Оно стояло перед ним, возвышаясь, с расправленными, словно крыло дельтаплана, крыльями, вонючее, злое и оскорбительное. Придатки в его середине тянулись к нему, дрожа, напоминая ветвящиеся дендриты и синапсы, клетки мозга. Но хуже всего была голова в форме морской звезды с яркими, как красное стекло, глазами. Именно она заставила Сент-Оурса начать стрелять, видя, как пули безвредно проходят сквозь существо и врезаются в бетонную стену позади него.
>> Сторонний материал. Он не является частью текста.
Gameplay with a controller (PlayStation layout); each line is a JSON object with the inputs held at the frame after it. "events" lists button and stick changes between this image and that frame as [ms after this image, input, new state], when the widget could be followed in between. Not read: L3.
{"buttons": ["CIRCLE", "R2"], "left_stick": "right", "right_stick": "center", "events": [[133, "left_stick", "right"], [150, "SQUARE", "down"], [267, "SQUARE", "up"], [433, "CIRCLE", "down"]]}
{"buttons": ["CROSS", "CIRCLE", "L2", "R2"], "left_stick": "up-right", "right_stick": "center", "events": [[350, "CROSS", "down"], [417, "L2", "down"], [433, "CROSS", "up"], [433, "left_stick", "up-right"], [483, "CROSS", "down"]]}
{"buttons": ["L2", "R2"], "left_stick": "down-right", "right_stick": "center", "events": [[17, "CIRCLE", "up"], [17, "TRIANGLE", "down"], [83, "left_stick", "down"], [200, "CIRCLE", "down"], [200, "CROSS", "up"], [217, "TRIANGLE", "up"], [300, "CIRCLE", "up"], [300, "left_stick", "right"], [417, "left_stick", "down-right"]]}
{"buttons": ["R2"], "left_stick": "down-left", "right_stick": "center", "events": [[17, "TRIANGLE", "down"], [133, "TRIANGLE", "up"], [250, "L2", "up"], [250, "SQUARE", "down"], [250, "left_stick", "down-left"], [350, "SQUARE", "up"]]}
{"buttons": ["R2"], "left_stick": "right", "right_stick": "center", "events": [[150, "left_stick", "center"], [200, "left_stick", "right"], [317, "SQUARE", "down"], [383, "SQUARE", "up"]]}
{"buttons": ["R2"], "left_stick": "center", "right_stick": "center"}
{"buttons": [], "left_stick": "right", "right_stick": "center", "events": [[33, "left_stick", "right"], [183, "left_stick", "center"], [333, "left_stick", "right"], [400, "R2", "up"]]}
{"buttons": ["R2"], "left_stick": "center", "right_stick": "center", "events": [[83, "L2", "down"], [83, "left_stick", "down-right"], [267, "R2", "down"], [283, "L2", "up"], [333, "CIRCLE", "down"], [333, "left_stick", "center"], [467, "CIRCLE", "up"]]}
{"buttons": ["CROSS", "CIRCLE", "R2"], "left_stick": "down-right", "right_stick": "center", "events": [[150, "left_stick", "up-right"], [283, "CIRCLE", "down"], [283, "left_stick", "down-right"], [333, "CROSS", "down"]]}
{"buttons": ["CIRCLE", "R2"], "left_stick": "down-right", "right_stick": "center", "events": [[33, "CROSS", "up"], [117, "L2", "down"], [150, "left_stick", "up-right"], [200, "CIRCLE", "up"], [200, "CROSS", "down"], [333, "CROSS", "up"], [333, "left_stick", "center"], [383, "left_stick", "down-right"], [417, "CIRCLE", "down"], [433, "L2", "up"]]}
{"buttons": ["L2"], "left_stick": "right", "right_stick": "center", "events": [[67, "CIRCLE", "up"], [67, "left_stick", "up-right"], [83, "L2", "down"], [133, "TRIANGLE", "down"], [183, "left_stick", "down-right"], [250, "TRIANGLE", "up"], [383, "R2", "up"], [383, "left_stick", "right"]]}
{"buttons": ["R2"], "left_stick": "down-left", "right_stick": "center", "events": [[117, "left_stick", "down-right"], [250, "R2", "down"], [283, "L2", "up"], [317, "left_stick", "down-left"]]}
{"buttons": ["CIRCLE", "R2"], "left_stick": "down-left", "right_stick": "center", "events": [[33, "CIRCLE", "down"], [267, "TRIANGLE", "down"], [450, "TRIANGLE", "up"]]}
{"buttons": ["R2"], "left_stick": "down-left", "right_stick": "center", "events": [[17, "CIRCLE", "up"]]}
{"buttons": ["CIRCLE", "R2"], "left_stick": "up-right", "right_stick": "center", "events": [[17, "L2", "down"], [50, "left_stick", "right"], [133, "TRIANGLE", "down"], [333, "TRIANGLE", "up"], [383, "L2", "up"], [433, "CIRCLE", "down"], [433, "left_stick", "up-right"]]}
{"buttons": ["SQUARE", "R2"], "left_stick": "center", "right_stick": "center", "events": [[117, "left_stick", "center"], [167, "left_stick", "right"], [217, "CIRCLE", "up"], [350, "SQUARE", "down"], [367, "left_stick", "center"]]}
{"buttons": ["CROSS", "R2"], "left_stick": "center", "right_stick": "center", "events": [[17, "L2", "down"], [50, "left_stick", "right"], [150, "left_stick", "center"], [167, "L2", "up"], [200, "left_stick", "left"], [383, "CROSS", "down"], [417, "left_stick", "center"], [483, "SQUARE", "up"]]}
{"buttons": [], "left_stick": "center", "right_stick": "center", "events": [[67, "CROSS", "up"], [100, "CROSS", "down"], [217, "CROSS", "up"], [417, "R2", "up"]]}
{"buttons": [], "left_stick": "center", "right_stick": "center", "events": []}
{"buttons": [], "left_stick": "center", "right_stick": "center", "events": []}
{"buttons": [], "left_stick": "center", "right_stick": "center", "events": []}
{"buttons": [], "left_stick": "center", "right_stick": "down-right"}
Существо позволило ему совершить этот единственный акт неповиновения, а затем глаза выступили на концах стеблей, посмотрели на него и в него, показывая ему боль отказа, ярости против себе подобных. В своей голове он услышал высокий, пронзительный, почти музыкальный звук, похожий на искаженную трель старинной фисгармонии. И внезапно стал ничем и никем. Его разум был отбелен добела, и он был просто куклой, выкованной из теплого пластика, с бьющимся сердцем и выпученными глазами. Он упал перед этим существом, скуля и хихикая, и в черепе прошла сильная волна агонии, когда его мозг начал пузыриться горячим воском, а глаза вырвались из орбит и брызнули по лицу, словно влажная рвота.
А затем существо начало исчезать, отстраняясь от сломленного и слепого создания перед ним.
И возле двери, когда чары были сняты, Рутковский и оставшиеся Славные Парни начали кричать.
24
Подобно останкам, оставленными ужасной дорожно-транспортной катастрофой, почти все на станции пришли посмотреть на останки Томми Сент-Оурса. Они толклись в коридоре, засовывали носы в дверной проем, задавали вопросы, перешептывались, а затем уходили так быстро, как только могли. Сент-Оурс был похож на какой-то ужас, хранившийся в банке на придорожном карнавале, и людям приходилось видеть то, что осталось, просто чтобы сказать, что они видели, что такое могло быть. Потому что большинство из них никогда не видели Майнера, сидящего в кресле в хижине №6 с глазами, разбрызганными по лицу, как слизь, но они не собирались пропустить это.
Но лишь несколько из них увидели Сент-Оурса.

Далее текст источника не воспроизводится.